By contrast, President Trump will launch Project Vault –$12bn in seed capital, $1.7bn private, the rest from a 15-year US Export-Import Bank loan– to build a US strategic critical minerals stockpile. This is separate from the Pentagon’s and is for the civilian economy. The intention is to insulate it from wild price swings in key inputs –something China has long done for key goods, but which the West has eschewed because of its brilliant intellectual conceit of “because markets” as the answer to everything — as well as economic coercion – which China has again been able to threaten in rare earths “because markets.”

Trump also struck a trade deal with India, reducing reciprocal tariffs to 18% and dropping the additional 25% after claiming India would stop buying Russian oil in favor of Venezuelan, showing how geopolitics links up.
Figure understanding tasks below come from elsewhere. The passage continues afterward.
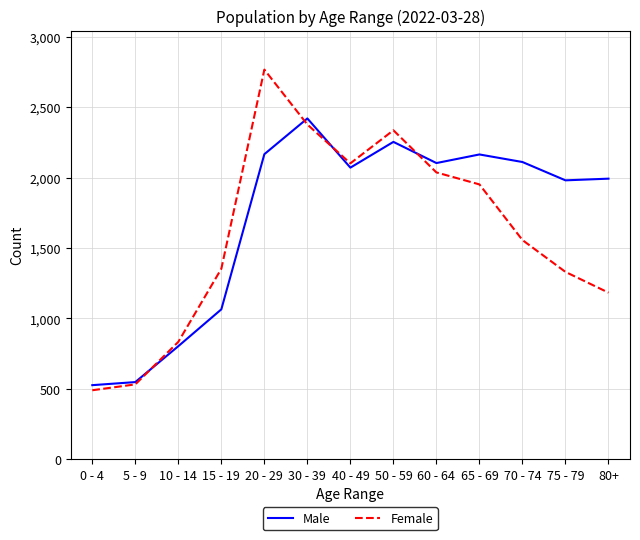

What is the difference between the maximum and minimum values in the Male series?

1894.7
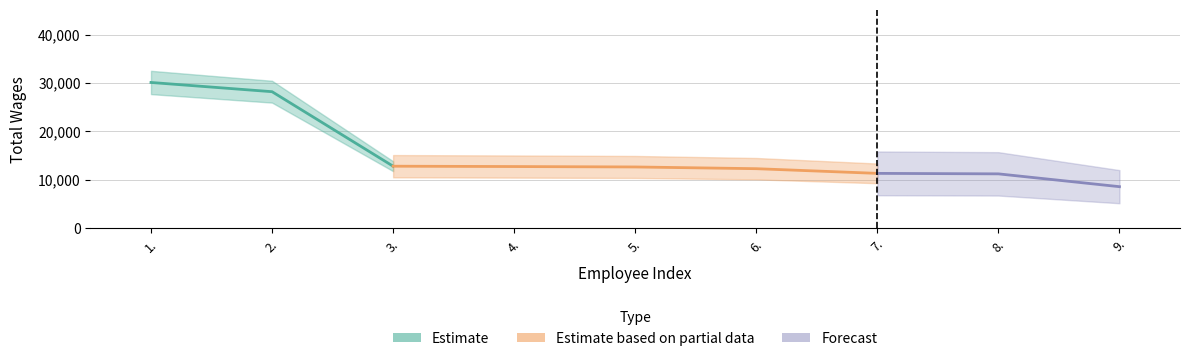

What is the label of the 3rd point from the right?

7.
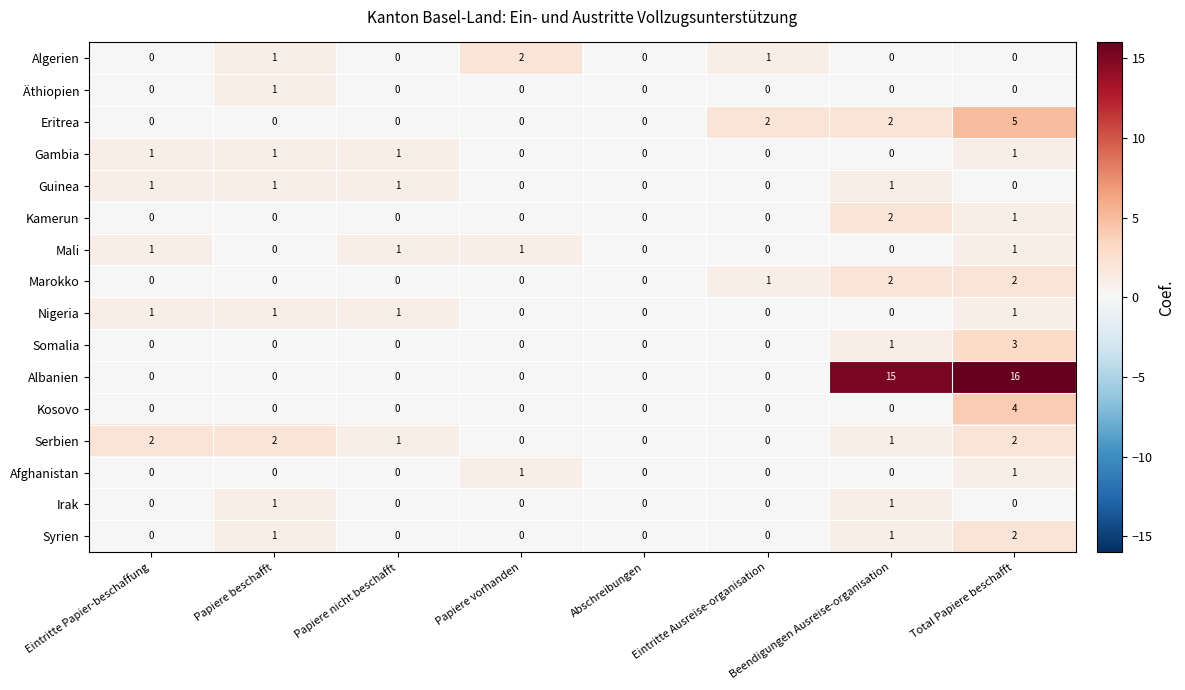

Count the number of data series in this chart.

16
This isn’t the FTA the EU just signed, but let’s see which proves more important over time: as a well-placed Indian source noted to me, there‘s no growth in Europe vs. the US. The fact the US will insist on the same no-transshipment rules for Chinese goods that it has with other trade partners is a blow to Beijing; equally, it blows up European hopes of building a trade coalition without the US (and in India frictions will continue, i.e., the EU agreed on green tech collaboration with Delhi, but the US said it is going to sell it more coal). The defense component will also be key. Europe now has a strategic partnership with India in that regard, but national governments hold sway there: will they want to see their defense industries moved to South Asia(?) By contrast, the US is able to move faster, though we shall see what they are prepared to share with India. Delhi at least gets to play both sides off against the other.